Cosificación en las Fiestas Patrias: un acto de violencia simbólica en Reforma, Chiapas

por Gabriela Cruz Rodriguez

Por Gabriela Cruz Rodríguez

El pasado 15 de septiembre, durante la ceremonia del Grito de Independencia en Reforma, Chiapas, el alcalde Pedro Ramírez Ramos, militante de Movimiento Ciudadano, decidió incluir en el espectáculo oficial a una bailarina que utilizó la bandera nacional como accesorio escénico. Lo que para algunos pudo parecer un simple show festivo, en realidad refleja un problema estructural mucho más profundo: la cosificación de las mujeres y la reproducción de violencia simbólica desde las instituciones públicas.

La socióloga feminista Marcela Lagarde advierte que la cosificación convierte a las mujeres en objetos de uso, donde se las reduce a sus atributos físicos. Este concepto se relaciona con el sexismo, donde se estereotipa a las mujeres y se minimiza su capacidad de desarrollo profesional, personal e intelectual, al valorarlas por su belleza y funcionalidad para los hombres. A su vez, el antropólogo Pierre Bourdieu conceptualizó la violencia simbólica como una forma de dominación que se ejerce de manera sutil e invisible, sin recurrir a la fuerza física, sino a través de la imposición de un poder simbólico que naturaliza las estructuras de poder desiguales.El espectáculo en Reforma reúne ambos elementos: la reducción del cuerpo femenino a objeto de uso y la legitimación de esta práctica desde un evento oficial, revestido de solemnidad nacionalista.

De acuerdo con la Convención sobre la Eliminación de Todas las Formas de Discriminación contra la Mujer (CEDAW), México tiene la obligación de eliminar toda forma de discriminación contra las mujeres, incluidas las prácticas culturales, sociológicas y olíticas que las relegan a papeles secundarios o meramente decorativos. Sin embargo, el acto encabezado por Ramírez Ramos revela un patrón cultural patriarcal aún vigente en Chiapas, donde estas expresiones se normalizan con mayor frecuencia que en otros estados del país.

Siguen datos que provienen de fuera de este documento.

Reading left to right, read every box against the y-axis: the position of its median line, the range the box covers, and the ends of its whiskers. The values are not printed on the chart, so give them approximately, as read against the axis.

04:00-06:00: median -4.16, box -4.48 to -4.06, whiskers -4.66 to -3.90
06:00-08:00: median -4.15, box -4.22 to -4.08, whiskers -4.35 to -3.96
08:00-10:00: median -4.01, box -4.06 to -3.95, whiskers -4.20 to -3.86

Para amplios sectores sociales y colectivas feministas, lo ocurrido constituye un ejemplo de misoginia institucional: un gobierno que convierte el cuerpo de las mujeres en parte del decorado, disfrazando bajo la etiqueta de cultura un acto de cosificación y subordinación.

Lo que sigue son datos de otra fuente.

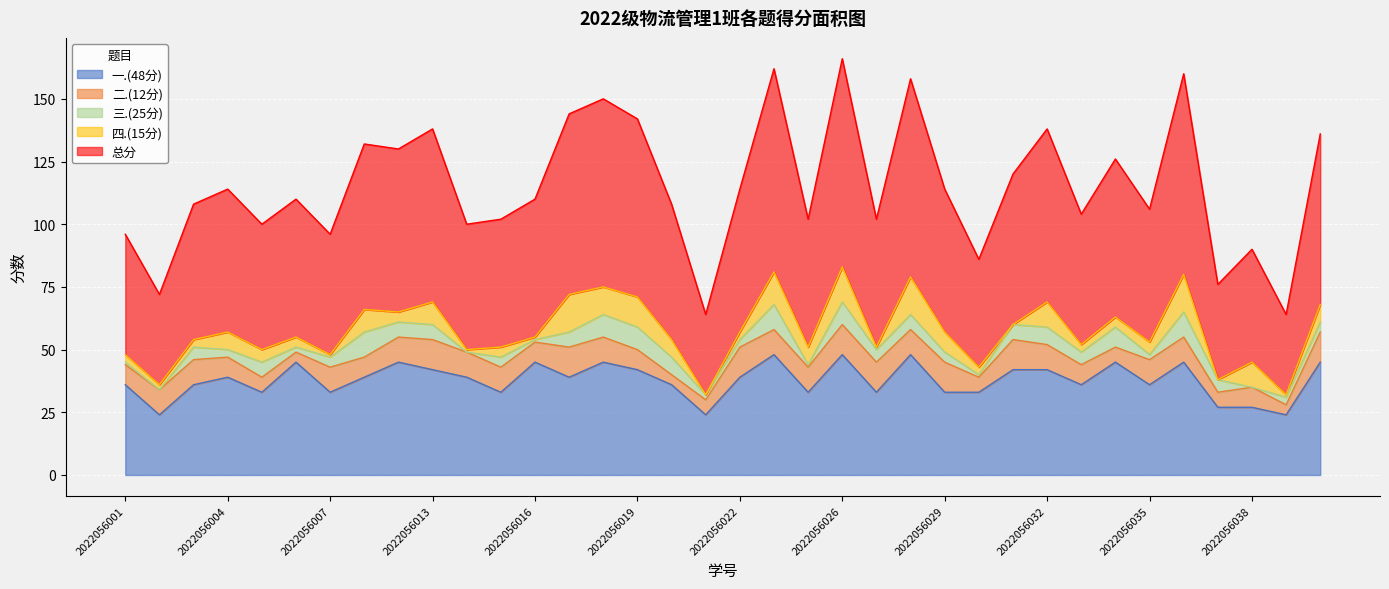

True or false: 二.(12分) and 总分 intersect in this chart.

False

El gobernador de Chiapas, Eduardo Ramírez Aguilar, no ha emitido hasta ahora una postura firme frente al hecho, pero el silencio estatal frente a este tipo de prácticas envía un mensaje preocupante: que la cosificación de las mujeres en espacios públicos puede ser tolerada. Como muy acertadamente señala la antropóloga Rita Segato, la violencia contra las mujeres es un “mensaje pedagógico” del patriarcado: una manera de mostrar a las demás cuál es su lugar en la jerarquía social. Lo sucedido en Reforma es precisamente eso: una escenificación pública que reafirma la desigualdad de género desde el poder político.

En un estado como Chiapas, donde las mujeres enfrentan altos índices de violencia y exclusión política, este tipo de prácticas no son anécdotas aisladas, sino parte de un patrón cultural patriarcal. 

Pero lo  más indignante no ha sido sólo el escándalo mediático, sino la naturalidad con la que el propio presidente municipal validó que el cuerpo de una mujer formara parte del espectáculo patrio. Lo que se presenta como “cultura” no es más que la perpetuación de un sistema que sigue colocando a las mujeres como accesorios.

La patria, recordada cada septiembre como símbolo de libertad y soberanía, se convierte aquí en el telón de fondo para reforzar la idea de que las mujeres no son protagonistas de la historia, sino parte del escenario.

Las opiniones compartidas en la presente publicación, son responsabilidad de su autora y no reflejan necesariamente la posición de La Costilla Rota.  Somos un medio de comunicación plural, de libre expresión de mujeres para mujeres.